**WORK TO BE COMPLETED:** Pictures do not belong in the copy; retype the records below exactly.
(SUPPLIED DATA Opens)
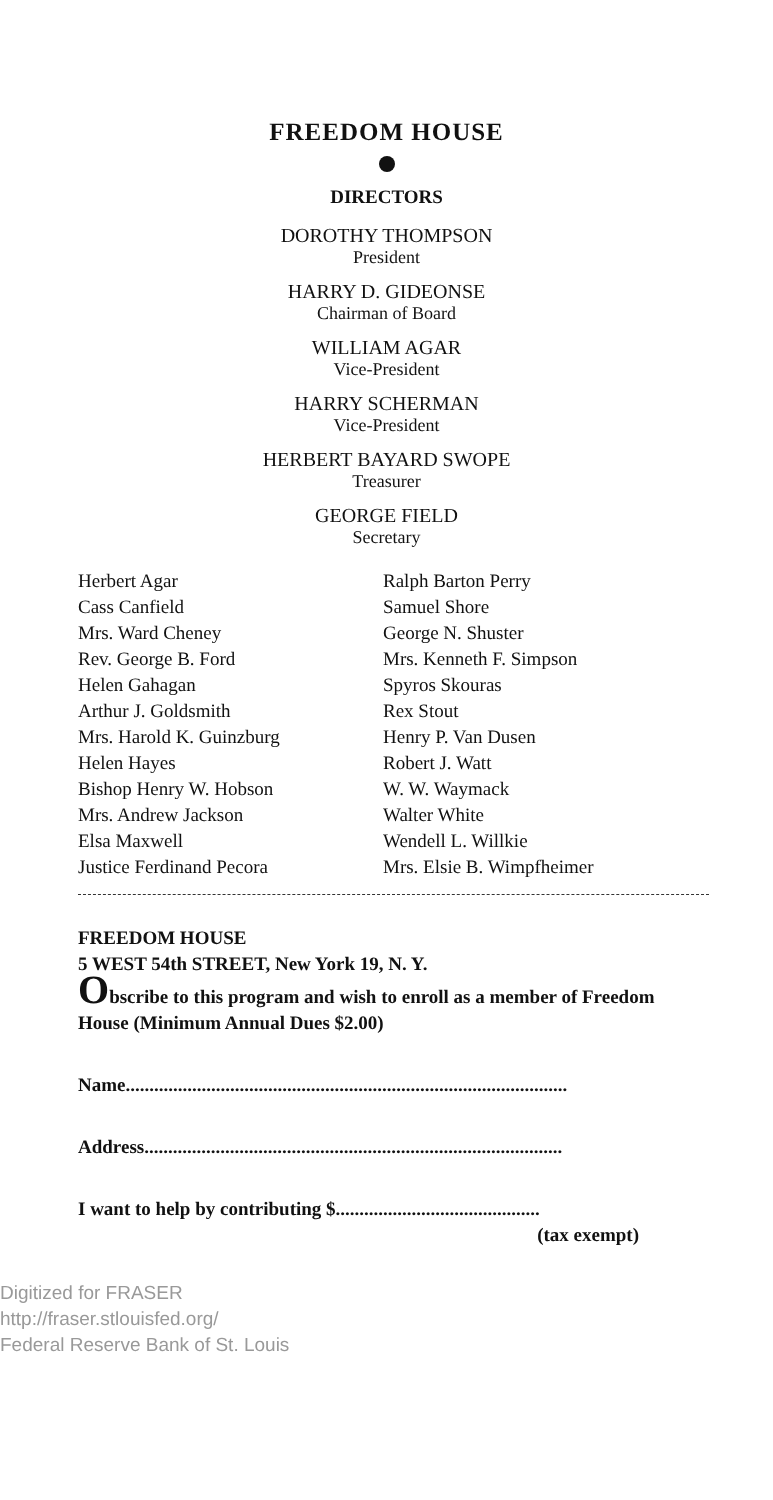FREEDOM HOUSE
DIRECTORS
DOROTHY THOMPSON
President
HARRY D. GIDEONSE
Chairman of Board
WILLIAM AGAR
Vice-President
HARRY SCHERMAN
Vice-President
HERBERT BAYARD SWOPE
Treasurer
GEORGE FIELD
Secretary
Herbert Agar
Cass Canfield
Mrs. Ward Cheney
Rev. George B. Ford
Helen Gahagan
Arthur J. Goldsmith
Mrs. Harold K. Guinzburg
Helen Hayes
Bishop Henry W. Hobson
Mrs. Andrew Jackson
Elsa Maxwell
Justice Ferdinand Pecora
Ralph Barton Perry
Samuel Shore
George N. Shuster
Mrs. Kenneth F. Simpson
Spyros Skouras
Rex Stout
Henry P. Van Dusen
Robert J. Watt
W. W. Waymack
Walter White
Wendell L. Willkie
Mrs. Elsie B. Wimpfheimer
FREEDOM HOUSE
5 WEST 54th STREET, New York 19, N. Y.
Obscribe to this program and wish to enroll as a member of Freedom House (Minimum Annual Dues $2.00)
Name.............................................................................................
Address........................................................................................
I want to help by contributing $...........................................
(tax exempt)
Digitized for FRASER
http://fraser.stlouisfed.org/
Federal Reserve Bank of St. Louis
(SUPPLIED DATA Closes)
**YOUR RESPONSE:**
FREEDOM HOUSE
DIRECTORS
DOROTHY THOMPSON
President
HARRY D. GIDEONSE
Chairman of Board
WILLIAM AGAR
Vice-President
HARRY SCHERMAN
Vice-President
HERBERT BAYARD SWOPE
Treasurer
GEORGE FIELD
Secretary
Herbert Agar
Cass Canfield
Mrs. Ward Cheney
Rev. George B. Ford
Helen Gahagan
Arthur J. Goldsmith
Mrs. Harold K. Guinzburg
Helen Hayes
Bishop Henry W. Hobson
Mrs. Andrew Jackson
Elsa Maxwell
Justice Ferdinand Pecora
Ralph Barton Perry
Samuel Shore
George N. Shuster
Mrs. Kenneth F. Simpson
Spyros Skouras
Rex Stout
Henry P. Van Dusen
Robert J. Watt
W. W. Waymack
Walter White
Wendell L. Willkie
Mrs. Elsie B. Wimpfheimer
FREEDOM HOUSE
5 WEST 54th STREET, New York 19, N. Y.
Obscribe to this program and wish to enroll as a member of Freedom House (Minimum Annual Dues $2.00)
Name.............................................................................................
Address........................................................................................
I want to help by contributing $...........................................
(tax exempt)
Digitized for FRASER
http://fraser.stlouisfed.org/
Federal Reserve Bank of St. Louis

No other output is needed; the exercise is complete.